▶ [How to complete this task]
Copy the data word for word, starting at the line that contains "<h2>・このサイトでは、どのようなことが出来るのか</h2><br>" and ending with the line that contains "(まだ付けていない→あとは検".

▶ [Data for this exercise]
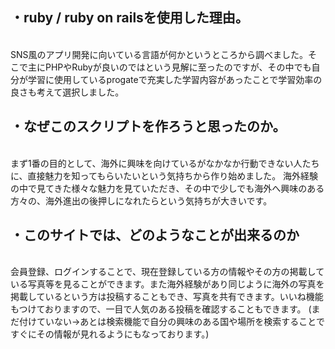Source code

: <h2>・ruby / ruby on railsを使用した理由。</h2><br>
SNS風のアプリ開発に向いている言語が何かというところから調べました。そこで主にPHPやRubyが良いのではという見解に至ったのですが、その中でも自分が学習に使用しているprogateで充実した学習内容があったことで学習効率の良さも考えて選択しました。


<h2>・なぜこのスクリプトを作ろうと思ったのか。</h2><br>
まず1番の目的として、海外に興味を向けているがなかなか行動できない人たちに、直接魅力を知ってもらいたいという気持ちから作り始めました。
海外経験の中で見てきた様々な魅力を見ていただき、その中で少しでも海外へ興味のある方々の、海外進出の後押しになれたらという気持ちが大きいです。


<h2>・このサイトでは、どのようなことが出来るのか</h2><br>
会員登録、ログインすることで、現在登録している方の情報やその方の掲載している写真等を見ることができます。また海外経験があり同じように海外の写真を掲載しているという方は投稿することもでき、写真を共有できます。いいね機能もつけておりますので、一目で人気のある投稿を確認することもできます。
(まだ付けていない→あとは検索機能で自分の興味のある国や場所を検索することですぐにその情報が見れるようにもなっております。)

==

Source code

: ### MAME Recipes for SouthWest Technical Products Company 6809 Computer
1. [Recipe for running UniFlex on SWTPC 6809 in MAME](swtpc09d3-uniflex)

▶ [Task solution]
<h2>・このサイトでは、どのようなことが出来るのか</h2><br>
会員登録、ログインすることで、現在登録している方の情報やその方の掲載している写真等を見ることができます。また海外経験があり同じように海外の写真を掲載しているという方は投稿することもでき、写真を共有できます。いいね機能もつけておりますので、一目で人気のある投稿を確認することもできます。
(まだ付けていない→あとは検索機能で自分の興味のある国や場所を検索することですぐにその情報が見れるようにもなっております。)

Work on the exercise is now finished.